RKHS, Berezin and Odzijewicz-type quantizations on arbitrary compact smooth manifold

TL;DR

This paper develops Berezin-type and Odzijewicz-type quantizations for arbitrary compact smooth manifolds by embedding them into complex projective space and inducing quantizations from there, generalizing previous work.

Contribution

It introduces a method to define Berezin and Odzijewicz quantizations on any compact smooth manifold via embedding into complex projective space and pullback of ambient quantizations.

Findings

Defined Berezin-type quantization on compact manifolds.

Extended Odzijewicz-type quantization to arbitrary compact manifolds.

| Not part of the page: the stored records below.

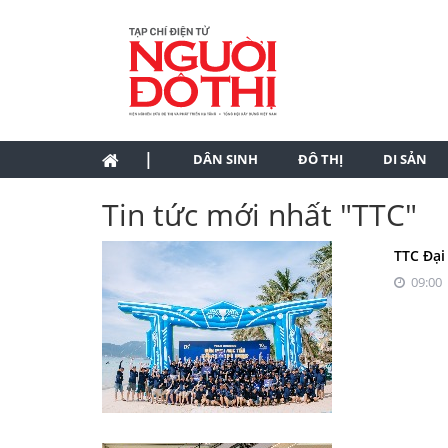
|
DÂN SINH
ĐÔ THỊ
DI SẢN
Tin tức mới nhất "TTC"
TTC Đại
09:00 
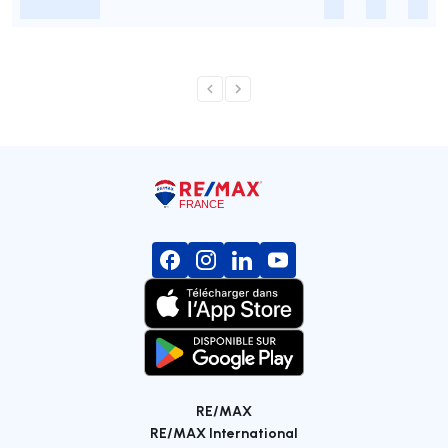
-
-
-
-
RE/MAX
RE/MAX International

Explicitly constructed quantizations on complex projective space and induced on submanifolds.

Abstract

In this article we define Berezin-type and Odzijewicz-type quantizations on compact smooth manifolds. The method is we embed the smooth manifold of real dimension $n$ into ${\mathbb C}P^n$ and induce the quantizations from there. The standard way by which reproducing kernel Hilbert spaces are defined on submanifolds gives a way to define the pullback coherent states. In Berezin-type quantization the Hilbert space of quantization is the pullback (by the embedding) of the Hilbert space of geometric quantization of ${\mathbb C}P^n$. In the Odzijewicz-type quantization one has to consider a tensor product of the geometric quantization line bundle with holomorphic $n$-forms. In the Berezin case, the operators that are quantized are those induced from the ambient space ${\mathbb C}P^n$. The Berezin-type quantization exhibited here is a generalization of an earlier work of the author and Ghosh. In both Berezin and Odzijewicz-type quantizations we first exhibit this quantization explicitly on ${\mathbb C}P^n$ and we induce the quantization on the smooth compact embedded manifold from ${\mathbb C}P^n$.